Accordingly the reader may be sure that he has here a fair presentation of a typical style of Japanese shooting, which, in its fundamental aspects, does not differ materially from other styles of Japanese, or indeed Oriental, archery.
To the Westerner by far the most interesting thing about the archery of the Far East is the fact that in both China and Japan the string is still drawn to a point well behind, as was done in the old English archery of Roger Ascham's time. That this is an advantage in some ways will, I think, be plain from the diagrams which show the two positions, drawn as if seen from a point directly above the archer's head.

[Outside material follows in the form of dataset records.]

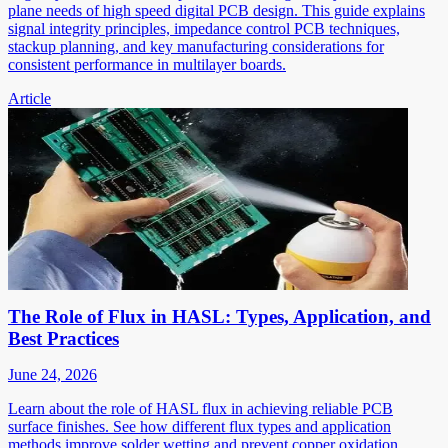
plane needs of high speed digital PCB design. This guide explains
signal integrity principles, impedance control PCB techniques,
stackup planning, and key manufacturing considerations for
consistent performance in multilayer boards.
Article
The Role of Flux in HASL: Types, Application, and
Best Practices
June 24, 2026
Learn about the role of HASL flux in achieving reliable PCB
surface finishes. See how different flux types and application
methods improve solder wetting and prevent copper oxidation.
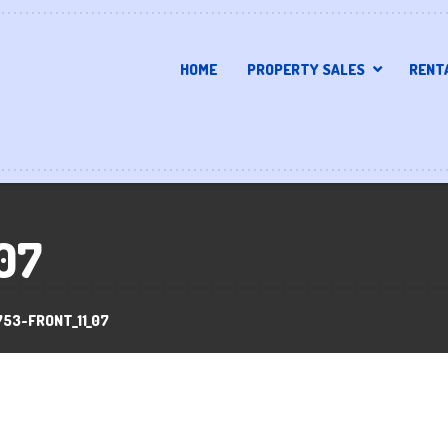
HOME
PROPERTY SALES
RENT
07
753-FRONT_11_07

The first diagram illustrates the American full draw, and shows how the elbow of the draw arm must form an obtuse angle with the line of the two shoulders as long as the string is not drawn well behind the ear.
The second diagram shows the relative positions of the rear elbow and the shoulders in the Oriental full draw. Note that the entire pull of the string is shifted directly onto the shoulder of the draw arm, instead of continuing to pull on the elbow as in the American method.
AMERICAN AND JAPANESE FULL DRAW
Note that with the American full draw (upper sketch), in which the string is not drawn well behind the ear, the elbow is not in line with the shoulders, and that in the Japanese full draw (lower sketch) it is in line, thus shifting the entire pull of the string onto the shoulder of the draw arm instead of continuing it on the elbow as in the American method.